Even at its sleaziest, when Kormákur stages scenes of children in danger and a last-minute damsel in distress with a slimily brutal effectiveness and overkill, this is a film that makes room for its character actors to make choices. (But not poor Beckinsale, in a dull worried wife role; she gets next to nothing to do and still gets punished by the plot for it). Are the supporting players’ choices always for the better? Sometimes yes, sometimes no, but at least character actors are doing what they do best, injecting personality into the proceedings. That’s what helps to bring the movie up to a level of adequacy it would otherwise have struggled to achieve, even with the fairly propulsive filmmaking.

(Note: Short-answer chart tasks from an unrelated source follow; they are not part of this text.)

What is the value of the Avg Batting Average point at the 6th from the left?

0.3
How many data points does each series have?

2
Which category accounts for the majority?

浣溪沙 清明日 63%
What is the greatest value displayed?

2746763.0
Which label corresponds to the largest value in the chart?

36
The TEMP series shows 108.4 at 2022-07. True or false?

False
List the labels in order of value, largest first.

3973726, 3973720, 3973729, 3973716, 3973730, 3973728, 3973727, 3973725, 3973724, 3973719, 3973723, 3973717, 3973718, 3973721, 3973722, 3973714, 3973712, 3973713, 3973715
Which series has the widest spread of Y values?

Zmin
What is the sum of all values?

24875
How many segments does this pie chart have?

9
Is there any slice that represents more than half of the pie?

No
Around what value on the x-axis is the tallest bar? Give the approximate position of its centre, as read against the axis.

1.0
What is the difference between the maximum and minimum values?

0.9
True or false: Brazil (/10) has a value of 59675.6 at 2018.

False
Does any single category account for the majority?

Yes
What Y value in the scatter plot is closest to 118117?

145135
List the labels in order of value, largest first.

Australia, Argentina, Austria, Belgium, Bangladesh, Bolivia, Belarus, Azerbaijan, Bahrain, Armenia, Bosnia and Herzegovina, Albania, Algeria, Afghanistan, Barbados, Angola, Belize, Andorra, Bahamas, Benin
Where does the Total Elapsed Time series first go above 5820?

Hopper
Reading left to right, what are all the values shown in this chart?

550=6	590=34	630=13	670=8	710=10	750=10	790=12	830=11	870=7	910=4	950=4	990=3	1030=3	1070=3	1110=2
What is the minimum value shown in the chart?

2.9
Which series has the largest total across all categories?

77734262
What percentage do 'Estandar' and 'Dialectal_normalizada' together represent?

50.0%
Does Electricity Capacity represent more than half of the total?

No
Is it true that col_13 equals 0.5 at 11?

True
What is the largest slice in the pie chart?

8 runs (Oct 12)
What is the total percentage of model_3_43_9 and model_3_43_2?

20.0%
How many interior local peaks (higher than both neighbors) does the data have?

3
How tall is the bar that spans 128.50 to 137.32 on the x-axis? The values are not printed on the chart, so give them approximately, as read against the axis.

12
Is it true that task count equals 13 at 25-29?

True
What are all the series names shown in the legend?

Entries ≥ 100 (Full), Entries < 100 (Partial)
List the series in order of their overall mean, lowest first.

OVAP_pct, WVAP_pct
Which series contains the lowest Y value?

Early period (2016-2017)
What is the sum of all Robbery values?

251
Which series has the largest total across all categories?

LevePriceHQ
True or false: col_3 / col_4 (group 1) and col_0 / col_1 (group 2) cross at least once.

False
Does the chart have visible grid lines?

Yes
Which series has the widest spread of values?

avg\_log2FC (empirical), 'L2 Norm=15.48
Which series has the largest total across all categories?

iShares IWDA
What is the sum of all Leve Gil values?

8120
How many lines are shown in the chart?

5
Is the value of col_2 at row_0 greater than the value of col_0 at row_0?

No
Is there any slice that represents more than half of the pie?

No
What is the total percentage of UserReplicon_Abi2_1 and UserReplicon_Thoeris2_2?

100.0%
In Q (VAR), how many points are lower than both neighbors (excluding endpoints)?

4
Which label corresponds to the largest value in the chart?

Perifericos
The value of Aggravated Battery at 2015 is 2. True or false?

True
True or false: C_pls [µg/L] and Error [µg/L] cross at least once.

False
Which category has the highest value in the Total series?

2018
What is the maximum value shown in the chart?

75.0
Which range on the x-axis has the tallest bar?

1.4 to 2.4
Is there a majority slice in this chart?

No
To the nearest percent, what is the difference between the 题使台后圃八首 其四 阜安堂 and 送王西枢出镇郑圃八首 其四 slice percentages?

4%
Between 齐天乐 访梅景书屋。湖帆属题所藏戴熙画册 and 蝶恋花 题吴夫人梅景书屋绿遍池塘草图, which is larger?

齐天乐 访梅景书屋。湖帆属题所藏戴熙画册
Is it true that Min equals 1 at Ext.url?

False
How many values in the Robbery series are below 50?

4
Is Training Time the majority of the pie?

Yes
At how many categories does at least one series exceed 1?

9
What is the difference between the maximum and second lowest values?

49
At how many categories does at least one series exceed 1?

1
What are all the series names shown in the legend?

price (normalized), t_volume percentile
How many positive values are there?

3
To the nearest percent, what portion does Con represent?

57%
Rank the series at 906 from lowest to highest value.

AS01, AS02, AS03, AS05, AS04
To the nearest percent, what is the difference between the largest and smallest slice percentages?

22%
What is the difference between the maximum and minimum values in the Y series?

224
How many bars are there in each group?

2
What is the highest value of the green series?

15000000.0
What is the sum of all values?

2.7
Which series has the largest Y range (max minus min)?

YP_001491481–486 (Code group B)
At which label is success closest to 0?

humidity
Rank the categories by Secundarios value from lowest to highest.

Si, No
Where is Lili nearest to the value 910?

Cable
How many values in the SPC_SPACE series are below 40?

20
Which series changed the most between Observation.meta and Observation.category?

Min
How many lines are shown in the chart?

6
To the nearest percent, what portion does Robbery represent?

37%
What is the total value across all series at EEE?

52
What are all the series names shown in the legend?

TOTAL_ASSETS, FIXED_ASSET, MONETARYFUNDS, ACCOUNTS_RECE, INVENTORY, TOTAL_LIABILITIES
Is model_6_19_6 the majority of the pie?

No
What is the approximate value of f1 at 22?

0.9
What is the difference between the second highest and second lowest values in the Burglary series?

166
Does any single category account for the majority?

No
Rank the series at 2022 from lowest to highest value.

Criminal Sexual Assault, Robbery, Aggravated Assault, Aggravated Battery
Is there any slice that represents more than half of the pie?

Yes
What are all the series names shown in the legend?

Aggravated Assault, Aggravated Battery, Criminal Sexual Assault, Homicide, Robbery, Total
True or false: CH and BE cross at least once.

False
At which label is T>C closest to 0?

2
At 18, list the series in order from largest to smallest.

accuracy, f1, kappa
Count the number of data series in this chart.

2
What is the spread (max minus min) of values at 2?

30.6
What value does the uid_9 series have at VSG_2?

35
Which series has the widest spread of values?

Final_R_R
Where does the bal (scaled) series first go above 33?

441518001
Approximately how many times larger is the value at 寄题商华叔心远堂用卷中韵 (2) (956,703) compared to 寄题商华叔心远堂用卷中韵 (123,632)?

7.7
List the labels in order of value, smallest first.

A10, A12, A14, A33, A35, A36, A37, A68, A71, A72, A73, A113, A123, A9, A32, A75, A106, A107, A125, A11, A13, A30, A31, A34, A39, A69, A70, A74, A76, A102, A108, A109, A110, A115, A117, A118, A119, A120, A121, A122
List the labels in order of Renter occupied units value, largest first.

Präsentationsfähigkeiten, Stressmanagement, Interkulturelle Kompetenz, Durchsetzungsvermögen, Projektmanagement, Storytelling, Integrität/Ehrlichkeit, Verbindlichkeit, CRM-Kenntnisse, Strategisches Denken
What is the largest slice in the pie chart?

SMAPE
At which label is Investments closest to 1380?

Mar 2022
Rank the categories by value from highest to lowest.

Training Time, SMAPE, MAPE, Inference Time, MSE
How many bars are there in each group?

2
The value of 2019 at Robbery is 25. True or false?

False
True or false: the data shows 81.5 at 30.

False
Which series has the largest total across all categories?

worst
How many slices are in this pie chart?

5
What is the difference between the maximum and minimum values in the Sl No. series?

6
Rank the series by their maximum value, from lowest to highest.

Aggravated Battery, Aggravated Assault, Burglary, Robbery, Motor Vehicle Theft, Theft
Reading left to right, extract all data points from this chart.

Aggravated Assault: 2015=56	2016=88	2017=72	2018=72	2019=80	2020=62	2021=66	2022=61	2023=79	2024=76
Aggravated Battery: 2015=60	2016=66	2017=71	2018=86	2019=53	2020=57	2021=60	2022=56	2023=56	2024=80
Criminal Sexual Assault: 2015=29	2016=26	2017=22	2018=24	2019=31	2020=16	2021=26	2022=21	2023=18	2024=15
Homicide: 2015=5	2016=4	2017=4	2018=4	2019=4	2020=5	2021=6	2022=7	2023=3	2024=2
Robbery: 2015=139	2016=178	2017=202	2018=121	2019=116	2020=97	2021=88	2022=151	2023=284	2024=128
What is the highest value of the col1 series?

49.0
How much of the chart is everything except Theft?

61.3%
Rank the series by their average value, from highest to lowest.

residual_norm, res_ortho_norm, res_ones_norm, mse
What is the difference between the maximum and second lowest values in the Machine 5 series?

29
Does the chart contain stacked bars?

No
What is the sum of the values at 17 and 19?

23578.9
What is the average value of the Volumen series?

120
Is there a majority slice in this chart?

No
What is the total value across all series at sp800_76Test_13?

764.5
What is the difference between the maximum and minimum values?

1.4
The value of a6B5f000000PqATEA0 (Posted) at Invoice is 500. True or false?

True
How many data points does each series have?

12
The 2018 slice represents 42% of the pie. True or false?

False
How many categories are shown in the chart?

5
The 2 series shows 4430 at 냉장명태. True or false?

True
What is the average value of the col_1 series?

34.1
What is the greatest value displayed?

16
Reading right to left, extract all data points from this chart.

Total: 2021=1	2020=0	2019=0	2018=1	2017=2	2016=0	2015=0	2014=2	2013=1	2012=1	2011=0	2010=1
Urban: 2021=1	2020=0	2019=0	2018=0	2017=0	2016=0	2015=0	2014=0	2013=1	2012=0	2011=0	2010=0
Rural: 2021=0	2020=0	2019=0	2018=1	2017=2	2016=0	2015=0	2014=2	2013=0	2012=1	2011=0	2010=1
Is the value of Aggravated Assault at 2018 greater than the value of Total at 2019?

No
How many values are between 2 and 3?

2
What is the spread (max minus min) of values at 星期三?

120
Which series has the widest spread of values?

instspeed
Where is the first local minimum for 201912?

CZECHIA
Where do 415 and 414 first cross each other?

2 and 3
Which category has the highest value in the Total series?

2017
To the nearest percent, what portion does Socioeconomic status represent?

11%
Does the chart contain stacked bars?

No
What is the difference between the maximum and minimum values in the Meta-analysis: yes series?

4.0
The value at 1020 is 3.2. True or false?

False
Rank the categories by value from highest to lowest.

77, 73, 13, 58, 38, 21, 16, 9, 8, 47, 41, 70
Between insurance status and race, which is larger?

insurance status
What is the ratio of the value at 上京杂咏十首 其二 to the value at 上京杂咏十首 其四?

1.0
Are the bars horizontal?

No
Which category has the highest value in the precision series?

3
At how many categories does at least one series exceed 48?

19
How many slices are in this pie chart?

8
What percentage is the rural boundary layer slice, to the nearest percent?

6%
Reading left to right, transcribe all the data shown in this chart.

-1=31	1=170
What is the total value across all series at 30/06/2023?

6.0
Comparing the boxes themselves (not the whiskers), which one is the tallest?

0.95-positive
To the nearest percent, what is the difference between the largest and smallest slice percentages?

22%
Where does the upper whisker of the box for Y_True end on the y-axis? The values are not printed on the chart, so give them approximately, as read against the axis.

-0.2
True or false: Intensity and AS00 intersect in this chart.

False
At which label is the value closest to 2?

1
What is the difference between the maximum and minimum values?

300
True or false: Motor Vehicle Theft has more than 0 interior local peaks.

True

It all helps to distract ever so slightly from how slight it all is. Ribisi gives a squirrely, nasally quality to his role that makes him as pathetic as intimidating. Simmons has a choppy but bumbling voice here that doesn’t dull his ease with sarcasm. I guess what I’m saying is that between interesting voices in the supporting roles, fun little details like duct-tape masks and neat little thriller moments that involve fairly believable, if improbably successful, smuggling switcheroos, there’s enough to Contraband to count it as a reasonably diverting midwinter midlevel studio programmer.